With the book on your head, you can also follow a softball as it rolls slowly around the inside of a Frisbee. After you master the softball, replace it with a faster moving cricket ball and then an even faster moving golf ball.

Eye-Hand-Body Co-ordination
Eye-Hand-Body Co-ordination is how your hands, feet and body and other muscles respond to the information gathered through your eyes. It is an important part of most sports because it affects both timing and body control.

To improve your eye-hand-body co-ordination, try jumping up and down on an old mattress while someone tosses a tennis ball to you from a variety of unpredictable angles. Catch it and toss it back.

You can also paste a small target on a stereo turntable and try to accurately touch the target with a pointer at speeds of 33, 45 and 78 rpm. As you improve, you can make the target smaller.

Visual Memory
When you are pushing a fast break up the basketball court, leading a rush up the ice in hockey, or catching the big wave amid a crowd of surfers, you need to process and remember a fast moving, complex picture of people and things. This is called visual memory. The athlete with good visual memory always seems to be in the right place at the right time.

To improve your visual memory, try paging through a magazine, glancing briefly at each visually complicated ad or illustration, then turning the page and reconstructing the images from memory. When this becomes easy, wait 5 seconds (then 10, etc.) before starting to reconstruct the image.

Visualisation
Picture yourself hitting a perfect drive…long and right down the middle of the fairway. Believe it or not, picturing yourself doing it can actually help you do it. Visualization is the skill that enables you to see yourself performing well in your “mind’s eye” while your eyes are seeing and concentrating on something else, usually the ball. Using scanning techniques, researchers have found that the same areas of the brain that light up during performance also do so when you visualize the performance.

Peripheral Vision
When a soccer player sees a teammate out of the corner of his eye, he is using his peripheral vision.

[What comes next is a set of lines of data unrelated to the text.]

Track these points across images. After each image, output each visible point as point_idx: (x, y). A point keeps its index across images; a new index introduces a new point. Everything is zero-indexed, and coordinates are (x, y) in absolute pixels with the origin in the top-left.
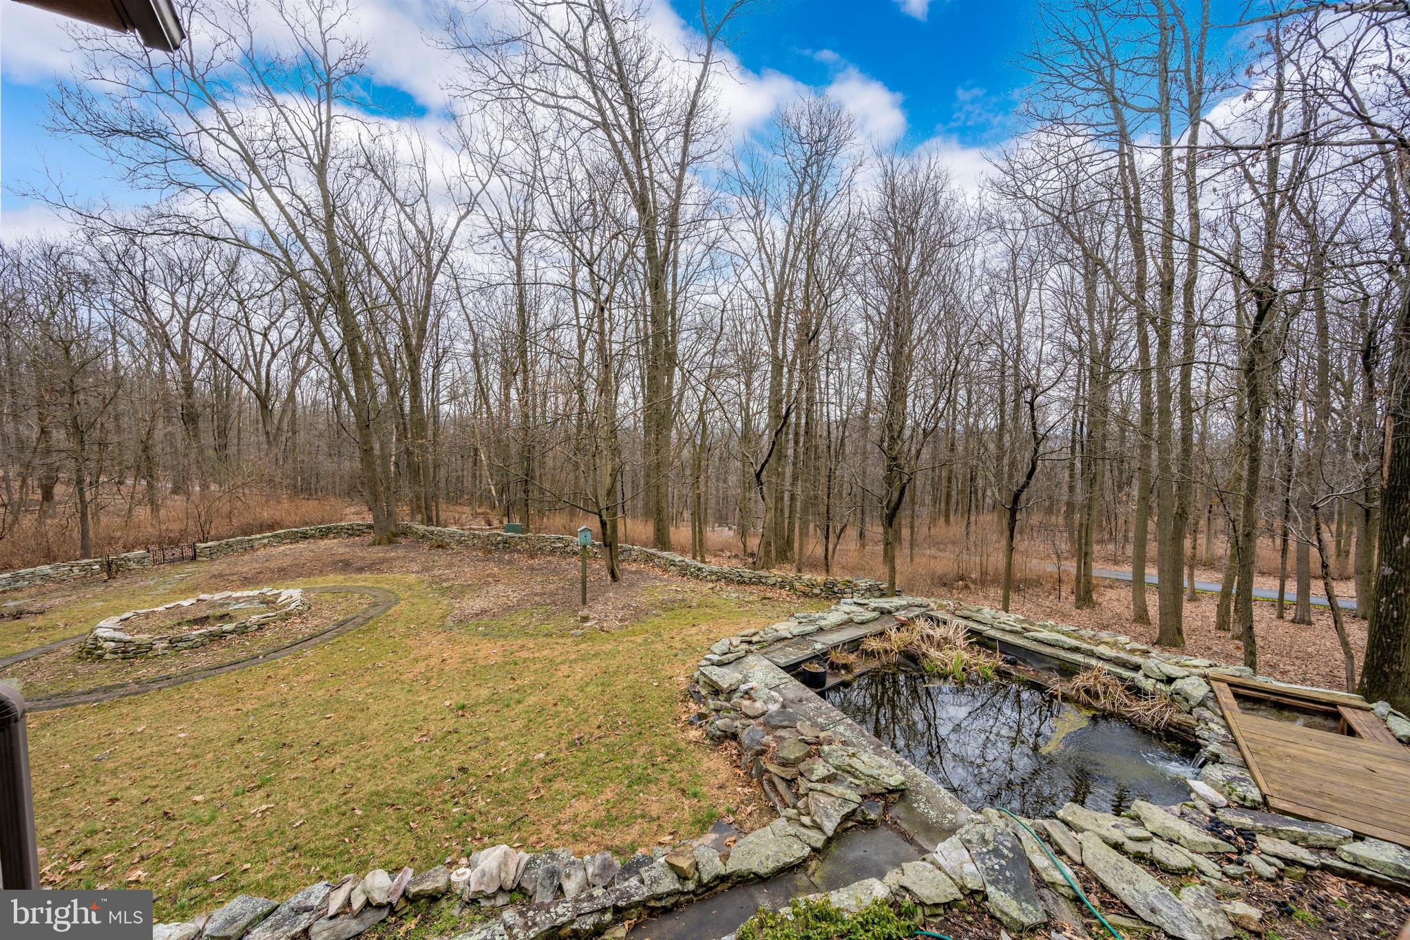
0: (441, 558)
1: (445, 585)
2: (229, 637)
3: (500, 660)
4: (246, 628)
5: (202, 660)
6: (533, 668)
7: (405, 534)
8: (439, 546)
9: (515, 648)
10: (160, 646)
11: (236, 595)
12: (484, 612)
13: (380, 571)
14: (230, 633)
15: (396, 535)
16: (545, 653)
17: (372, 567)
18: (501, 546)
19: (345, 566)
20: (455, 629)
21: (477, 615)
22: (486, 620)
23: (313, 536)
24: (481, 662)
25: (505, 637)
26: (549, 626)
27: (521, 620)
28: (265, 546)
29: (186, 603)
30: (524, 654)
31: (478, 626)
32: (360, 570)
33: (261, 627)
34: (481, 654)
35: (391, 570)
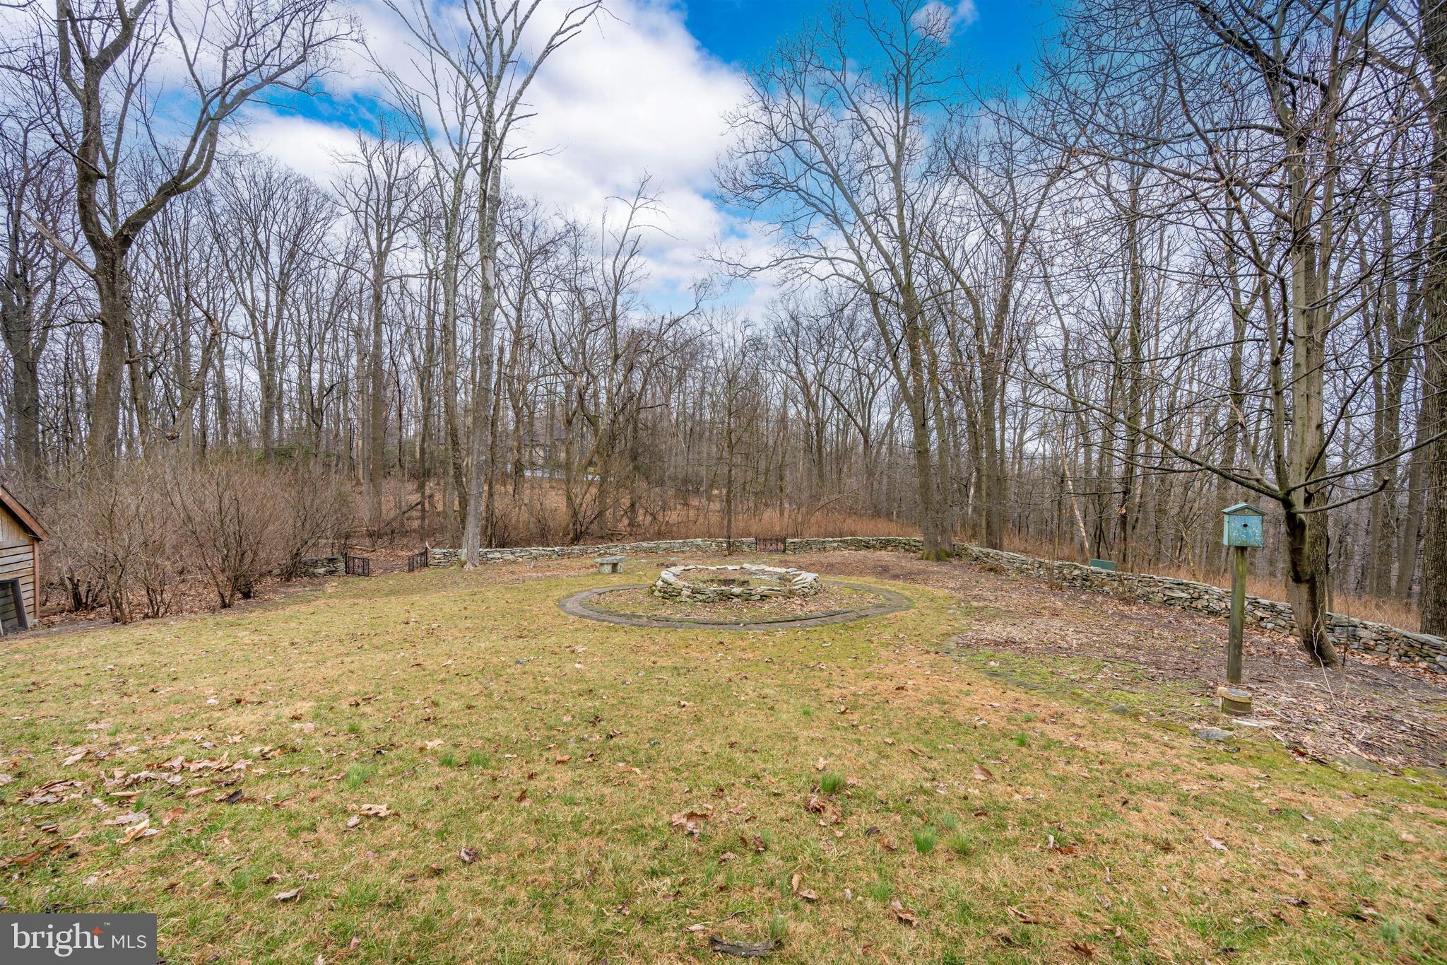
0: (987, 581)
1: (975, 604)
2: (735, 600)
3: (997, 722)
4: (751, 595)
5: (704, 613)
6: (1060, 768)
7: (959, 556)
8: (991, 570)
9: (1041, 713)
10: (686, 592)
11: (768, 569)
12: (1010, 642)
13: (914, 581)
14: (737, 596)
15: (949, 555)
16: (1109, 746)
17: (909, 576)
18: (1078, 583)
19: (884, 571)
20: (955, 655)
21: (997, 644)
22: (1008, 653)
23: (874, 547)
24: (960, 715)
25: (1029, 688)
26: (1138, 698)
27: (1072, 670)
28: (835, 549)
29: (730, 568)
30: (1056, 732)
31: (990, 658)
32: (896, 577)
33: (764, 597)
34: (967, 702)
35: (925, 582)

Since much of what happens in sports does not happen directly in front of you, it’s important to increase your ability to see action to the side without having to turn your head.

To increase your ability to see things while you are not looking directly at them, try watching TV with your head turned to one side and then the other. If you are watching a game live, you can turn your head to one side and see if you can still follow the action.

Visual Reaction Time

The bowler releases the cricket ball and you swing…a little late and you hit a weak drive down the ground…or worse you miss the ball completely. Or, maybe you just can’t quite return that tennis serve. You need to improve your visual reaction time, or the speed with which your brain interprets and reacts to your opponent’s action.

Stand with your back to a friend. Have that person carefully throw a baseball or football and yell “now.” When you hear the yell, turn around, find the ball and try to catch it. If you do this repeatedly, you can train your brain to interpret and react faster.

Focus Ability
The split second that it takes you to change focus from an object far away to one near you may delay your reaction time and cause you to frequently drop a pass or mis-hit an easy volley.

To improve focus flexibility, post a newspaper page on a wall at eye level about 15 feet away from you and hold a similar one in your hand about 15 inches from your face, at the same height but slightly to one side, so you can see both pages. Focus on a headline on the page on the wall and then try to quickly change to focus on the page near your face. Keep changing focus back and forth and you will improve your ability to change focus quickly. If you find it getting easier, move the paper in your hand closer to your face.

Depth Perception
In racket sports, depth perception enables you to quickly and accurately judge the distance between yourself, the ball, your opponents, teammates, boundary lines and other objects. When you are shooting or hunting, if you consistently over or underestimate the distance to your target, poor depth perception may be at fault.

You can work to improve depth perception by having a friend hold a straw about two feet in front of you, parallel to the ground. Practice inserting a toothpick into the hole.